But Harris - who has thrown 29 interceptions since the beginning of the 2009 season - did not start against Virginia Tech or South Florida, with Shannon saying Stephen Morris simply outperformed him in practice.

"To me, Stephen Morris is a great guy. He's a great quarterback. He's been doing his job in games," Harris said. "Like I've always said, the better man wins."

Harris came into Saturday's game in the third quarter after Morris was ineffective. He threw a costly interception on Miami's final snap of regulation, denying the Hurricanes a chance to try a potentially game-winning - maybe even a job-saving - field goal.

Hours later, Shannon was gone.

"I just feel like sometimes the players have to be held accountable for things," Harris said. "We didn't go out there and take care of business. ... We're the ones that's out there on the field, not them. The coaches aren't out there running routes. We have to be held accountable for making plays when we have to make them and not playing to our opponents' level."

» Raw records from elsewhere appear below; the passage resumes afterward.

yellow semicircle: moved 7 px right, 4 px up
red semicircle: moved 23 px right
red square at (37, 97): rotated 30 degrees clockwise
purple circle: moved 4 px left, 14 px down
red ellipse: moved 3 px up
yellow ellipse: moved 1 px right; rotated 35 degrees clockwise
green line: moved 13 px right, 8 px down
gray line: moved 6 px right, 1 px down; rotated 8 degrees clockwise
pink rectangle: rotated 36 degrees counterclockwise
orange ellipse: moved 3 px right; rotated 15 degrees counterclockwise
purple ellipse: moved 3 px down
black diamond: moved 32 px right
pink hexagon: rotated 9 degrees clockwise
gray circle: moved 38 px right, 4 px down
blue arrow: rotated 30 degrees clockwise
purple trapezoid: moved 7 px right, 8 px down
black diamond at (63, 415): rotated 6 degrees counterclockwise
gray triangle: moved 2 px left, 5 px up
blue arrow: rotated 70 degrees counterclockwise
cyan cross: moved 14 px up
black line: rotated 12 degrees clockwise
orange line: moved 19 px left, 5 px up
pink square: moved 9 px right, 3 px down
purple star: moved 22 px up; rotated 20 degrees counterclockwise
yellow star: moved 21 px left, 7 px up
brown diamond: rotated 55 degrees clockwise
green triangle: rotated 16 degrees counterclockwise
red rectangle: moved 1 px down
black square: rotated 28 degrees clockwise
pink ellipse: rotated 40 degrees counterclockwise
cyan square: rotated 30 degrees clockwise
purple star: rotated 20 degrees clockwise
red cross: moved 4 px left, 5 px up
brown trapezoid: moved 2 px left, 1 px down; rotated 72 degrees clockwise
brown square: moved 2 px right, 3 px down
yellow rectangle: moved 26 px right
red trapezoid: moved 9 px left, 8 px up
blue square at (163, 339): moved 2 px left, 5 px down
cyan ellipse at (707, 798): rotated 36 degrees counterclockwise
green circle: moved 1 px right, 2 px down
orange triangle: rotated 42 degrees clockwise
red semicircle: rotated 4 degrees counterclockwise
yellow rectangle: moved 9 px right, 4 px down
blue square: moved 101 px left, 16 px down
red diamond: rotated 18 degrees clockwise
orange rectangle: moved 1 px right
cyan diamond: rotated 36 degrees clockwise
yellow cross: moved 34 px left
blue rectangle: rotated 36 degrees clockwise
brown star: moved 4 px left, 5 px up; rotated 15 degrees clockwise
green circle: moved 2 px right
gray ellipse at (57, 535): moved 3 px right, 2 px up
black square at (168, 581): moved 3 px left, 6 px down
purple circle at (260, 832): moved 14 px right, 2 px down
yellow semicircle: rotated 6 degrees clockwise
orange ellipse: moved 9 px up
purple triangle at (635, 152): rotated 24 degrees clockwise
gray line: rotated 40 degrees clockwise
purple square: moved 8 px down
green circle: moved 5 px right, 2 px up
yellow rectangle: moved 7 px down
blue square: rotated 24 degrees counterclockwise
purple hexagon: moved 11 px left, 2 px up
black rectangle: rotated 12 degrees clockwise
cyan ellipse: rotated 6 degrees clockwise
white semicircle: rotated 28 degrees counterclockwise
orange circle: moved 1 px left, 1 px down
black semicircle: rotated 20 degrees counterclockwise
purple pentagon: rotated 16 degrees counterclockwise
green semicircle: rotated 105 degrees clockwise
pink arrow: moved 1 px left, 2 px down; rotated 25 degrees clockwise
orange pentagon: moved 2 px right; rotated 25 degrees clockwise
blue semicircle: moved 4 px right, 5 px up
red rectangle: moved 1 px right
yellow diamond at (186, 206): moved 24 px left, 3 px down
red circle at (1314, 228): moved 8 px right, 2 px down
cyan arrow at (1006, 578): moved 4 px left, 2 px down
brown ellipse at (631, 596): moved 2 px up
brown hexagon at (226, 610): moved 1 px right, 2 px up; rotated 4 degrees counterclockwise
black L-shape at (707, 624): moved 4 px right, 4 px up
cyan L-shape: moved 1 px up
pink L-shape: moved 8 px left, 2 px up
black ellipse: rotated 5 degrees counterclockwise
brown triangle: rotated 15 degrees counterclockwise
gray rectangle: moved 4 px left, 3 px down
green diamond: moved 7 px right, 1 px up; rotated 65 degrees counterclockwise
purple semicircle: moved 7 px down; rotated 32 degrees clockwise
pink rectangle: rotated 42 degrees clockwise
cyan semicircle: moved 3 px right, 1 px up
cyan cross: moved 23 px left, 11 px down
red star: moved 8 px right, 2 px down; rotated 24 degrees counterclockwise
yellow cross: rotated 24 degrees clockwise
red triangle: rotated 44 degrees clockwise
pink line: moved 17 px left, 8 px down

Players were formally told of the move Sunday morning, though they all knew why they were summoned to campus long beforehand. Ryan Hill was one of the players who spoke, his words moving some in the room to tears.

Some players expressed surprise that the move came before the bowl game.

"They could have taken more time," backup quarterback A.J. Highsmith said. "But I guess they've been thinking about it for a while now."

And although Shannon is gone, he will remain in mind during the run-up to the bowl game.

"We're going to win this for coach Shannon," Harris said.